■ PROBLEM DESCRIPTION
From the entries below, return every line that includes the word "PAYMENT".

■ DATA

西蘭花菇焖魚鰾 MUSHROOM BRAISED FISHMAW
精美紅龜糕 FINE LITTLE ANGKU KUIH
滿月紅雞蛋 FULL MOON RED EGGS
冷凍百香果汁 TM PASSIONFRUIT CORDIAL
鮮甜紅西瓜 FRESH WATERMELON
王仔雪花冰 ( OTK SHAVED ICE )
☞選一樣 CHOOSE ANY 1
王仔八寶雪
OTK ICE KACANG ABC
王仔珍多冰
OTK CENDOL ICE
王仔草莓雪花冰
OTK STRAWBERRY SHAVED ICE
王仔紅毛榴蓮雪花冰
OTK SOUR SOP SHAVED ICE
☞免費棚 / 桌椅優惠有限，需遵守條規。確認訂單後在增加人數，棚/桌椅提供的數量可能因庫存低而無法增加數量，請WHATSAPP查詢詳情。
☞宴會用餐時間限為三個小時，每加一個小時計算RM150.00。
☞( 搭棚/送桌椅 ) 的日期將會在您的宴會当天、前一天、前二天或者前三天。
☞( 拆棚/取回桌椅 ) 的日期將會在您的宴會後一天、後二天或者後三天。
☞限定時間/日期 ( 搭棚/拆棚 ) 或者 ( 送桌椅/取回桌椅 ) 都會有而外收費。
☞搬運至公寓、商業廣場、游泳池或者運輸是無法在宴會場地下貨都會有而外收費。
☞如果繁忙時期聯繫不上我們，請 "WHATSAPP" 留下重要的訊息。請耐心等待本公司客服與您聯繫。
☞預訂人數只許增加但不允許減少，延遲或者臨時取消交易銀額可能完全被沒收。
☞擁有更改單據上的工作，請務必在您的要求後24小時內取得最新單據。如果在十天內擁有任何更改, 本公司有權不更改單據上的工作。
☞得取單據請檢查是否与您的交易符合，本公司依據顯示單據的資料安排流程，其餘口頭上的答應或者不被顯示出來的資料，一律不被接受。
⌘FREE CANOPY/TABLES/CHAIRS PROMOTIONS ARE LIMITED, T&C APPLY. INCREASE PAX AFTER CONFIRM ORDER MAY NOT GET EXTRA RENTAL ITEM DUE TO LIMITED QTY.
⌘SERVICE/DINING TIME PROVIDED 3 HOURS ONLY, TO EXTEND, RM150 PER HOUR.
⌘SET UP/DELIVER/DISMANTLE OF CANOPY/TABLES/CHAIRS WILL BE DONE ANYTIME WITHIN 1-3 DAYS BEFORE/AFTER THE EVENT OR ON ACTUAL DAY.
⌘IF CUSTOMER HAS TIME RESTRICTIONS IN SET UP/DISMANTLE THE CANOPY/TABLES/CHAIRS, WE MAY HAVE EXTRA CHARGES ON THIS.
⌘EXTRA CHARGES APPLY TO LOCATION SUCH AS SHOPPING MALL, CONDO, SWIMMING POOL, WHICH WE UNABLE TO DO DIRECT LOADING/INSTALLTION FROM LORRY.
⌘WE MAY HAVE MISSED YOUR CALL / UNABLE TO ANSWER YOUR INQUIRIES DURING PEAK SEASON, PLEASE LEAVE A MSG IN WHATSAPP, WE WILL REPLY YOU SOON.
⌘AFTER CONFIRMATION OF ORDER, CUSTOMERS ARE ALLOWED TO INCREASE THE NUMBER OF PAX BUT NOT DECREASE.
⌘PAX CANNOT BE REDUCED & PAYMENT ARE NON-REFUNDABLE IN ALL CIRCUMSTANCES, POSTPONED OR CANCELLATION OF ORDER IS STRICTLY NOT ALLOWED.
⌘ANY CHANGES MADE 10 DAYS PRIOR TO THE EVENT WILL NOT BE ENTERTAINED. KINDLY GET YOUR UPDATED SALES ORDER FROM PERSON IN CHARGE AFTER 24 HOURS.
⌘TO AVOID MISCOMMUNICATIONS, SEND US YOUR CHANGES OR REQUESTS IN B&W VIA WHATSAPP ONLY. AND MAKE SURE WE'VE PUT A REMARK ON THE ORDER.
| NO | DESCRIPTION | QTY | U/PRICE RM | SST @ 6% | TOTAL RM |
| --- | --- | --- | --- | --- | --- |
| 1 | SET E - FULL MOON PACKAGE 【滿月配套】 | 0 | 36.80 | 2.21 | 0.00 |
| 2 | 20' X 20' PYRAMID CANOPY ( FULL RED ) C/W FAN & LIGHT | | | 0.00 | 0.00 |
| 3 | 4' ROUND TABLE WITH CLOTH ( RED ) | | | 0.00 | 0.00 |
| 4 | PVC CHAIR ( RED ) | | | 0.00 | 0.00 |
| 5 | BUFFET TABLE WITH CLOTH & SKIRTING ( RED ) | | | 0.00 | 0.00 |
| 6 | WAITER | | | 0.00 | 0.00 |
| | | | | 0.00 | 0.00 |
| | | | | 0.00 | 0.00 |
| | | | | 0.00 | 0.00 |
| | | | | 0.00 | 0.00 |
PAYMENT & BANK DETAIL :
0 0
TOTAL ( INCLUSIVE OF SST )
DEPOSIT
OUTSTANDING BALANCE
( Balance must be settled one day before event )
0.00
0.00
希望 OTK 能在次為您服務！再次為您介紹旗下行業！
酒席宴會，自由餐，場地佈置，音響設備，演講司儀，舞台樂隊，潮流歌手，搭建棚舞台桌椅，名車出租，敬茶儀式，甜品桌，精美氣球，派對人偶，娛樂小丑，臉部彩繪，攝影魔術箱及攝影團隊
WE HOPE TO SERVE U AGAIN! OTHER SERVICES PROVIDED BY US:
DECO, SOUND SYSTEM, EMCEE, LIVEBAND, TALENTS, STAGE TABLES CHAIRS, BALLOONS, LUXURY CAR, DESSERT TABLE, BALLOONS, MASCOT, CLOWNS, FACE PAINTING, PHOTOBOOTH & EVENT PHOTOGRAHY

■ RESULT OF THE EXERCISE
⌘PAX CANNOT BE REDUCED & PAYMENT ARE NON-REFUNDABLE IN ALL CIRCUMSTANCES, POSTPONED OR CANCELLATION OF ORDER IS STRICTLY NOT ALLOWED.
PAYMENT & BANK DETAIL :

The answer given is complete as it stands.